Editor of the New York Times Jill Abramson claims her paper’s coverage on Israel and Iran is impartial and there’s no chance the “flawed” 2003 reporting over Iraq could happen again (via Politico):

Q: What are the concerns and considerations you take into account when covering the tensions between Israel and Iran, especially in light of some to the Times’s failures in the build-up to Iraq?

ABRAMSON: The key issue for us is, there’s murky intelligence on the current state of Iran’s nuclear program. There’s no dispute that they have one, the dispute is Iran saying that it’s for civilian use, and other intelligence saying that it could be for military use.

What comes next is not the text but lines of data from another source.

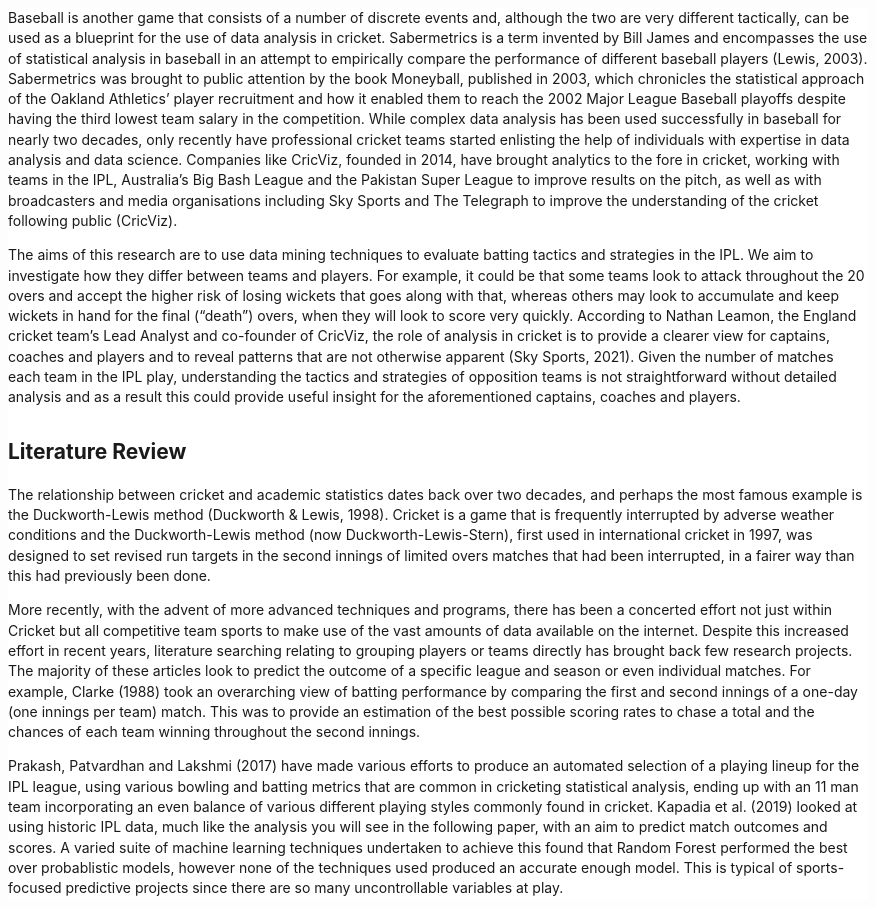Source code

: Baseball is another game that consists of a number of discrete events and, although the two are very different tactically, can be used as a blueprint for the use of data analysis in cricket. Sabermetrics is a term invented by Bill James and encompasses the use of statistical analysis in baseball in an attempt to empirically compare the performance of different baseball players (Lewis, 2003). Sabermetrics was brought to public attention by the book Moneyball, published in 2003, which chronicles the statistical approach of the Oakland Athletics’ player recruitment and how it enabled them to reach the 2002 Major League Baseball playoffs despite having the third lowest team salary in the competition. While complex data analysis has been used successfully in baseball for nearly two decades, only recently have professional cricket teams started enlisting the help of individuals with expertise in data analysis and data science. Companies like CricViz, founded in 2014, have brought analytics to the fore in cricket, working with teams in the IPL, Australia’s Big Bash League and the Pakistan Super League to improve results on the pitch, as well as with broadcasters and media organisations including Sky Sports and The Telegraph to improve the understanding of the cricket following public (CricViz).

The aims of this research are to use data mining techniques to evaluate batting tactics and strategies in the IPL. We aim to investigate how they differ between teams and players. For example, it could be that some teams look to attack throughout the 20 overs and accept the higher risk of losing wickets that goes along with that, whereas others may look to accumulate and keep wickets in hand for the final (“death”) overs, when they will look to score very quickly. According to Nathan Leamon, the England cricket team’s Lead Analyst and co-founder of CricViz, the role of analysis in cricket is to provide a clearer view for captains, coaches and players and to reveal patterns that are not otherwise apparent (Sky Sports, 2021). Given the number of matches each team in the IPL play, understanding the tactics and strategies of opposition teams is not straightforward without detailed analysis and as a result this could provide useful insight for the aforementioned captains, coaches and players.

## Literature Review
The relationship between cricket and academic statistics dates back over two decades, and perhaps the most famous example is the Duckworth-Lewis method (Duckworth & Lewis, 1998). Cricket is a game that is frequently interrupted by adverse weather conditions and the Duckworth-Lewis method (now Duckworth-Lewis-Stern), first used in international cricket in 1997, was designed to set revised run targets in the second innings of limited overs matches that had been interrupted, in a fairer way than this had previously been done. 

More recently, with the advent of more advanced techniques and programs, there has been a concerted effort not just within Cricket but all competitive team sports to make use of the vast amounts of data available on the internet. Despite this increased effort in recent years, literature searching relating to grouping players or teams directly has brought back few research projects. The majority of these articles look to predict the outcome of a specific league and season or even individual matches. For example, Clarke (1988) took an overarching view of batting performance by comparing the first and second innings of a one-day (one innings per team) match. This was to provide an estimation of the best possible scoring rates to chase a total and the chances of each team winning throughout the second innings.

Prakash, Patvardhan and Lakshmi (2017) have made various efforts to produce an automated selection of a playing lineup for the IPL league, using various bowling and batting metrics that are common in cricketing statistical analysis, ending up with an 11 man team incorporating an even balance of various different playing styles commonly found in cricket. Kapadia et al. (2019) looked at using historic IPL data, much like the analysis you will see in the following paper, with an aim to predict match outcomes and scores. A varied suite of machine learning techniques undertaken to achieve this found that Random Forest performed the best over probablistic models, however none of the techniques used produced an accurate enough model. This is typical of sports-focused predictive projects since there are so many uncontrollable variables at play.
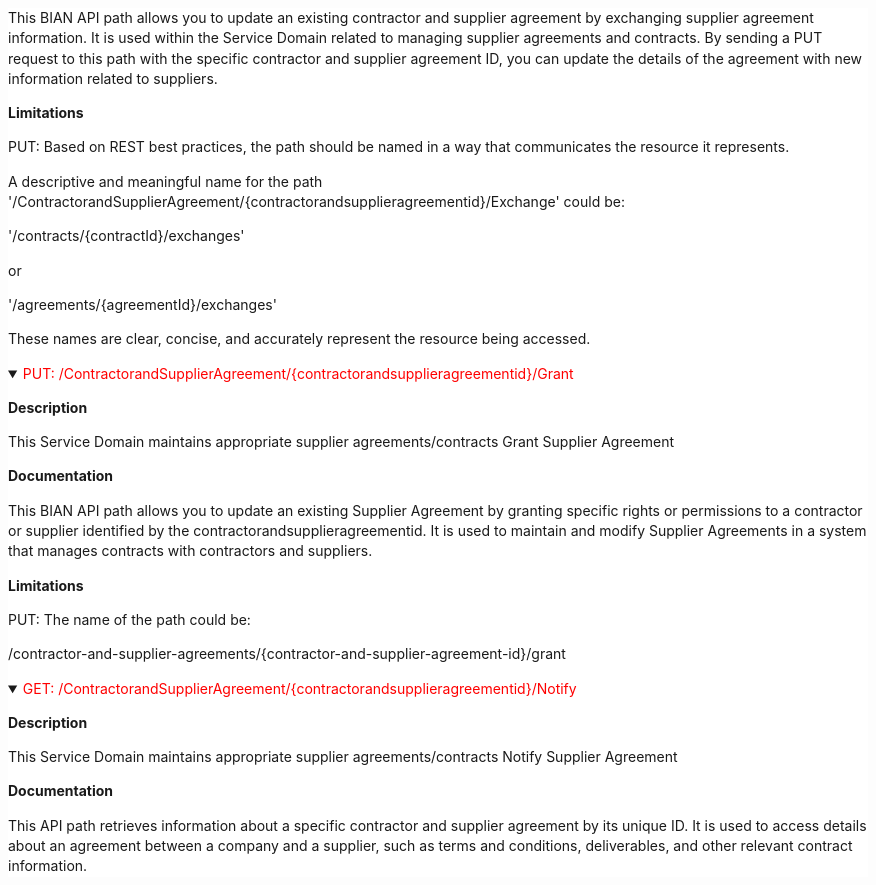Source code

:   This BIAN API path allows you to update an existing contractor and supplier agreement by exchanging supplier agreement information. It is used within the Service Domain related to managing supplier agreements and contracts. By sending a PUT request to this path with the specific contractor and supplier agreement ID, you can update the details of the agreement with new information related to suppliers.

  **Limitations**

  PUT: Based on REST best practices, the path should be named in a way that communicates the resource it represents. 

A descriptive and meaningful name for the path '/ContractorandSupplierAgreement/{contractorandsupplieragreementid}/Exchange' could be:

'/contracts/{contractId}/exchanges' 

or 

'/agreements/{agreementId}/exchanges' 

These names are clear, concise, and accurately represent the resource being accessed.

</details>

<details open>
  <summary><span style='color:red;'>PUT: /ContractorandSupplierAgreement/{contractorandsupplieragreementid}/Grant</span></summary>

  **Description**

  This Service Domain maintains appropriate supplier agreements/contracts Grant Supplier Agreement

  **Documentation**

  This BIAN API path allows you to update an existing Supplier Agreement by granting specific rights or permissions to a contractor or supplier identified by the contractorandsupplieragreementid. It is used to maintain and modify Supplier Agreements in a system that manages contracts with contractors and suppliers.

  **Limitations**

  PUT: The name of the path could be: 

/contractor-and-supplier-agreements/{contractor-and-supplier-agreement-id}/grant

</details>

<details open>
  <summary><span style='color:red;'>GET: /ContractorandSupplierAgreement/{contractorandsupplieragreementid}/Notify</span></summary>

  **Description**

  This Service Domain maintains appropriate supplier agreements/contracts Notify Supplier Agreement

  **Documentation**

  This API path retrieves information about a specific contractor and supplier agreement by its unique ID. It is used to access details about an agreement between a company and a supplier, such as terms and conditions, deliverables, and other relevant contract information.
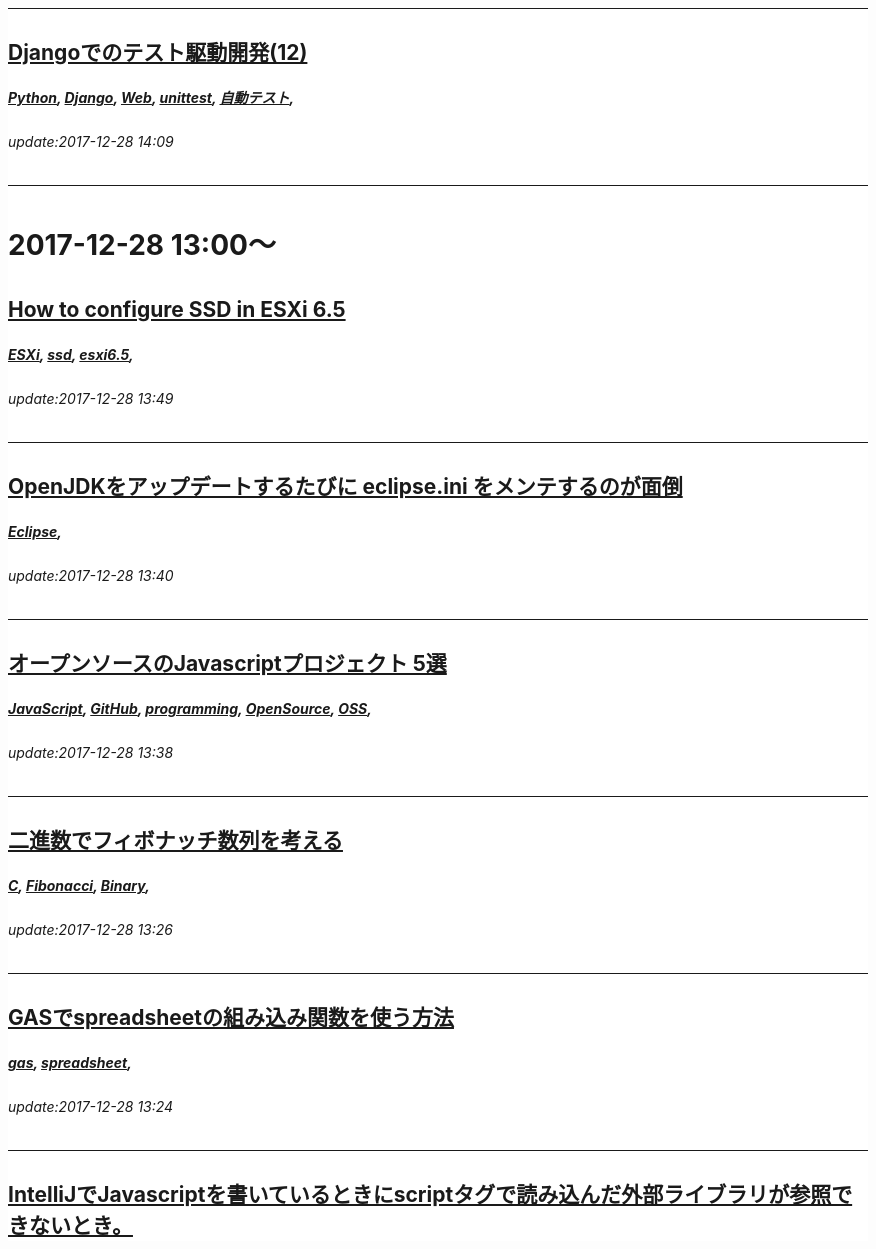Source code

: 
---
## [Djangoでのテスト駆動開発(12)](https://qiita.com/ogihara/items/8f7adfa6ee6342c8e41f)
##### [Python](https://qiita.com/tags/Python), [Django](https://qiita.com/tags/Django), [Web](https://qiita.com/tags/Web), [unittest](https://qiita.com/tags/unittest), [自動テスト](https://qiita.com/tags/自動テスト), 
###### update:2017-12-28 14:09
---




# 2017-12-28 13:00～
## [How to configure SSD in ESXi 6.5](https://qiita.com/tkprof/items/2aeece7fdb8bdc62218d)
##### [ESXi](https://qiita.com/tags/ESXi), [ssd](https://qiita.com/tags/ssd), [esxi6.5](https://qiita.com/tags/esxi6.5), 
###### update:2017-12-28 13:49
---
## [OpenJDKをアップデートするたびに eclipse.ini をメンテするのが面倒](https://qiita.com/ichylinux/items/32e20e07b049f458b03b)
##### [Eclipse](https://qiita.com/tags/Eclipse), 
###### update:2017-12-28 13:40
---
## [オープンソースのJavascriptプロジェクト 5選](https://qiita.com/junpiiiiiiik/items/23d7572940ede0fc44b2)
##### [JavaScript](https://qiita.com/tags/JavaScript), [GitHub](https://qiita.com/tags/GitHub), [programming](https://qiita.com/tags/programming), [OpenSource](https://qiita.com/tags/OpenSource), [OSS](https://qiita.com/tags/OSS), 
###### update:2017-12-28 13:38
---
## [二進数でフィボナッチ数列を考える](https://qiita.com/ryohji/items/aa58eb1c70acf9f9d9f2)
##### [C](https://qiita.com/tags/C), [Fibonacci](https://qiita.com/tags/Fibonacci), [Binary](https://qiita.com/tags/Binary), 
###### update:2017-12-28 13:26
---
## [GASでspreadsheetの組み込み関数を使う方法](https://qiita.com/nyantera/items/fdf1170a964ffaac0dc8)
##### [gas](https://qiita.com/tags/gas), [spreadsheet](https://qiita.com/tags/spreadsheet), 
###### update:2017-12-28 13:24
---
## [IntelliJでJavascriptを書いているときにscriptタグで読み込んだ外部ライブラリが参照できないとき。](https://qiita.com/k-hotta/items/674b0a10038b14eb8585)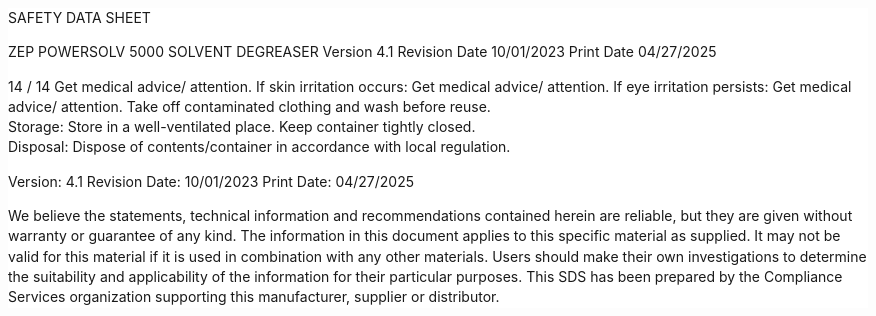 SAFETY DATA SHEET 
 
ZEP POWERSOLV 5000 SOLVENT DEGREASER 
Version 4.1 
Revision Date 10/01/2023 
Print Date 04/27/2025  
 
 
14 / 14 
Get medical advice/ attention. If skin irritation occurs: Get medical advice/ attention. If 
eye irritation persists: Get medical advice/ attention. Take off contaminated clothing and 
wash before reuse.  
Storage: Store in a well-ventilated place. Keep container tightly closed.  
Disposal: Dispose of contents/container in accordance with local regulation.  
 
 
Version: 
4.1 
Revision Date: 
10/01/2023 
Print Date: 
04/27/2025 
 
 
We believe the statements, technical information and recommendations contained herein are 
reliable, but they are given without warranty or guarantee of any kind.  The information in this 
document applies to this specific material as supplied.  It may not be valid for this material if it 
is used in combination with any other materials.  Users should make their own investigations 
to determine the suitability and applicability of the information for their particular purposes. 
This SDS has been prepared by the Compliance Services organization supporting this 
manufacturer, supplier or distributor. 
 
 
 
 
 
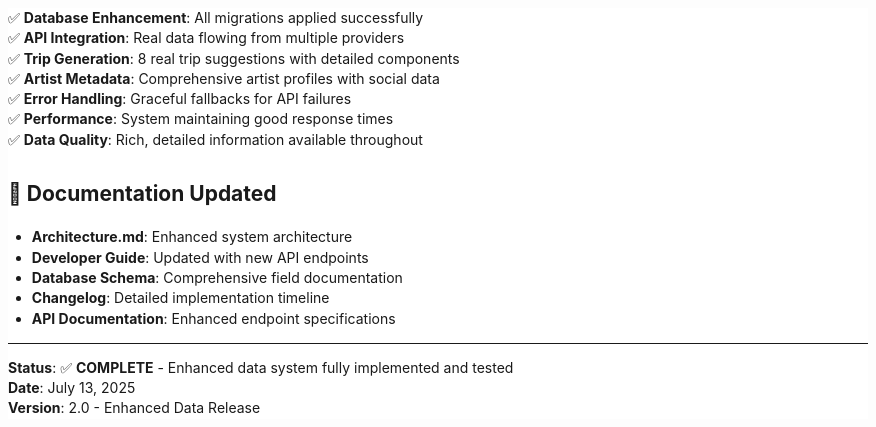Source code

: ✅ **Database Enhancement**: All migrations applied successfully  
✅ **API Integration**: Real data flowing from multiple providers  
✅ **Trip Generation**: 8 real trip suggestions with detailed components  
✅ **Artist Metadata**: Comprehensive artist profiles with social data  
✅ **Error Handling**: Graceful fallbacks for API failures  
✅ **Performance**: System maintaining good response times  
✅ **Data Quality**: Rich, detailed information available throughout  

## 📝 Documentation Updated

- **Architecture.md**: Enhanced system architecture
- **Developer Guide**: Updated with new API endpoints
- **Database Schema**: Comprehensive field documentation
- **Changelog**: Detailed implementation timeline
- **API Documentation**: Enhanced endpoint specifications

---

**Status**: ✅ **COMPLETE** - Enhanced data system fully implemented and tested  
**Date**: July 13, 2025  
**Version**: 2.0 - Enhanced Data Release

The debate, at least in Washington, is a little more limited than in 2003, because we’re talking about something that — either on the Israeli end or more broadly — would be a targeted military strike. It’s not the kind of debate we had in 2003 about a full-blown boots on the ground invasion.

In 2003, the Times had flawed coverage on the intelligence concerning WMD. I think a big factual difference is that at least the administration as it shapes its policy is not  actively promoting a policy to strike Iran. That’s a huge, fundamental difference.

But certainly I’m well aware that there are all kinds of parties, analysts, members of congress, people inside the administration — We just had a piece on some of the more hawkish voices back in 2003, and some of them are trying to have more influential voices, some of the same people.

It’s a highly politically charged issue. And it involves intelligence that is somewhat murky.

Q: How do you respond to critics on the right who say that, because of what happened in 2003, the Times is being overly cautious?

ABRAMSON: I think we are criticized by both of the most highly charged voices on this. There are also critics saying, there they go again.

 The reality, however, is rather different as Fair and Accuracy in Reporting regularly show.